**Work required:**
The required output is the exact run of lines below that opens at the line with "middle dip: (154, 109)" and closes at the line with "index tip: (212, 135)".
═══ Data
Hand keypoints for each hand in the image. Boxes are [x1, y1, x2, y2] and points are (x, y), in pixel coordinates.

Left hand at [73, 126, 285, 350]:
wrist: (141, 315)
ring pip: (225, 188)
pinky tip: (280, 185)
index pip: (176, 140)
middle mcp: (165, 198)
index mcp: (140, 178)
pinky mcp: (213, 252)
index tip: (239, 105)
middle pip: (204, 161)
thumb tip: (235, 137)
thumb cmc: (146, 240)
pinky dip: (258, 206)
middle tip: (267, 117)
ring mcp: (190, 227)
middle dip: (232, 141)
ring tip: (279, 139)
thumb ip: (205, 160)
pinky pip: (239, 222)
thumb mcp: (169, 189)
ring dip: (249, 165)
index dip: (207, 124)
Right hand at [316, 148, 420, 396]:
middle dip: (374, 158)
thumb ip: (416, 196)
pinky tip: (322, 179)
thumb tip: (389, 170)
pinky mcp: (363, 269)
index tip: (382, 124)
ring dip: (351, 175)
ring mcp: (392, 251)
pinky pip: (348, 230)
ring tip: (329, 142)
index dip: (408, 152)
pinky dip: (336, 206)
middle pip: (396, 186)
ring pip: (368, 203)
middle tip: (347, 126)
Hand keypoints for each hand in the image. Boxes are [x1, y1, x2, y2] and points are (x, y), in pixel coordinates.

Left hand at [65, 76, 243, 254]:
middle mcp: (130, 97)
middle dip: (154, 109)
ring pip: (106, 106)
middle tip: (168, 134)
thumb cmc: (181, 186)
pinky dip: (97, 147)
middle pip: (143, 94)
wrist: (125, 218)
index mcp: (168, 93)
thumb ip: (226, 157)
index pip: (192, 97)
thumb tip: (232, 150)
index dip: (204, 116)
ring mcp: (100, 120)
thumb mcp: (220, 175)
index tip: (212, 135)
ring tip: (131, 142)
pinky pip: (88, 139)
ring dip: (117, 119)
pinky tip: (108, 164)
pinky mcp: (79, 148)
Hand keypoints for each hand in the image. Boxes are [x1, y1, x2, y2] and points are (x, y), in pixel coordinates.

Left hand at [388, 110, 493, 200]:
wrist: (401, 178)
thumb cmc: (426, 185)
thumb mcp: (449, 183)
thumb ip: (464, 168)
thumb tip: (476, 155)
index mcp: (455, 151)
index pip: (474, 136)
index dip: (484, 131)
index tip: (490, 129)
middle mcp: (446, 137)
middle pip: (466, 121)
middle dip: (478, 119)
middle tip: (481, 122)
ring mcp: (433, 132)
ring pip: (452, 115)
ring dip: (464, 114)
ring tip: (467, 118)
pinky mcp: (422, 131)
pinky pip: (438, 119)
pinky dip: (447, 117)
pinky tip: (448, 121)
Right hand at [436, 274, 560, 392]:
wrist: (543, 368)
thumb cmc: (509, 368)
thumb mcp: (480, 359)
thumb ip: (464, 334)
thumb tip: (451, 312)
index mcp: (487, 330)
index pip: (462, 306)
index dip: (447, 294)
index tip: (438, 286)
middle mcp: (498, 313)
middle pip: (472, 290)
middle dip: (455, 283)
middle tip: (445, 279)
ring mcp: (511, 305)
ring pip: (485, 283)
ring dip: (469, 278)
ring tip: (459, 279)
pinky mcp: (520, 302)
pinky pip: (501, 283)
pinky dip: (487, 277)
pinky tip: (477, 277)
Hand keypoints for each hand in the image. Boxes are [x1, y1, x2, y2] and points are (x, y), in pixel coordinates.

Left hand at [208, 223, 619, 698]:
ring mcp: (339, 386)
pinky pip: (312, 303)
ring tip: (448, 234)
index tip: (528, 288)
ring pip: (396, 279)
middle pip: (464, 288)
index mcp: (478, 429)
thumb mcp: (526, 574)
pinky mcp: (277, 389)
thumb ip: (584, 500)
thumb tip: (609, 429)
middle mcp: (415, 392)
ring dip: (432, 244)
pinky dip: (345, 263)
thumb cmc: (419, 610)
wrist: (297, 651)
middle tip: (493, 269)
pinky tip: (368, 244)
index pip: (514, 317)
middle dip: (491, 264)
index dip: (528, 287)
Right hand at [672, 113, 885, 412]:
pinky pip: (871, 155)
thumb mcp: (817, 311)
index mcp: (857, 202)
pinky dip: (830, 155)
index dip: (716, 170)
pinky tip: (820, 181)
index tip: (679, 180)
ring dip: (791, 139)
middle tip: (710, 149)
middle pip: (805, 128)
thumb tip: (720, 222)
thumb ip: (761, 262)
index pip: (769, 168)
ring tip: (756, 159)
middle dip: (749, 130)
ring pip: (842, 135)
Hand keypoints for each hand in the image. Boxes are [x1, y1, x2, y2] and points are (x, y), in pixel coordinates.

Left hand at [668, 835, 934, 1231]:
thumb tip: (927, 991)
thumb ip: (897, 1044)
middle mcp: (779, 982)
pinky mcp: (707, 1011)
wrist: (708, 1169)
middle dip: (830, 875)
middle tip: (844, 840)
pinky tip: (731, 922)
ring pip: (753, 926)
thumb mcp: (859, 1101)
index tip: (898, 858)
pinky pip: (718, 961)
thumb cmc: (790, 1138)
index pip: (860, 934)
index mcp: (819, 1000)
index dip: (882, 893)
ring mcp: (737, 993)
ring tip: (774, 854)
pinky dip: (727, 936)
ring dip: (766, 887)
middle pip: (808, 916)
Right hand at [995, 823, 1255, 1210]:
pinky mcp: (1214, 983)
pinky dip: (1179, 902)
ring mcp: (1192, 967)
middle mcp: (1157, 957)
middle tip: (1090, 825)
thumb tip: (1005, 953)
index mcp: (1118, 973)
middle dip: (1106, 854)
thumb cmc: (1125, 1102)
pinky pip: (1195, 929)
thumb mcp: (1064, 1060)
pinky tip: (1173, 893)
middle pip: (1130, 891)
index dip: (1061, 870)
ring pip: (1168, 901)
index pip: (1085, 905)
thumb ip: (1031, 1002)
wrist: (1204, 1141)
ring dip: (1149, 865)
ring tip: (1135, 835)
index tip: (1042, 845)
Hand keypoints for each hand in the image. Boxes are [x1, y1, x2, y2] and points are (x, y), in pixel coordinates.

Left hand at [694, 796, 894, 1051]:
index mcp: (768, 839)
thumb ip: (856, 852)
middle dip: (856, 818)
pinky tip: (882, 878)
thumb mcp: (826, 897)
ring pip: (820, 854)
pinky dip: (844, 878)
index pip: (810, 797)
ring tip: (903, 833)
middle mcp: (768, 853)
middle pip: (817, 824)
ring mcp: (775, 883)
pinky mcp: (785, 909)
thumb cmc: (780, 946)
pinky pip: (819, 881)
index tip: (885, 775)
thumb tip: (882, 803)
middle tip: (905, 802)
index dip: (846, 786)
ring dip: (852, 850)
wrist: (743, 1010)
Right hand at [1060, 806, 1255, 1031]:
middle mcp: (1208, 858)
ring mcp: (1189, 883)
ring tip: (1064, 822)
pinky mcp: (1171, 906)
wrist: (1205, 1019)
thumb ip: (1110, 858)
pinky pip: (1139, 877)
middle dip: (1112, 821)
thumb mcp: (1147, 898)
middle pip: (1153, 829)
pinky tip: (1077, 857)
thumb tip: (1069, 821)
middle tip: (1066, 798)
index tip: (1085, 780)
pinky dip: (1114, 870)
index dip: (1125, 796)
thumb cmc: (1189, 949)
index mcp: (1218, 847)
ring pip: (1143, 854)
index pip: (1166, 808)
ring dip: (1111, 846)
══════
**Output for this task:**
middle dip: (154, 109)
ring pip: (106, 106)
middle tip: (168, 134)
thumb cmc: (181, 186)
pinky dip: (97, 147)
middle pip: (143, 94)
wrist: (125, 218)
index mcp: (168, 93)
thumb ip: (226, 157)
index pip: (192, 97)
thumb tip: (232, 150)
index dip: (204, 116)
ring mcp: (100, 120)
thumb mcp: (220, 175)
index tip: (212, 135)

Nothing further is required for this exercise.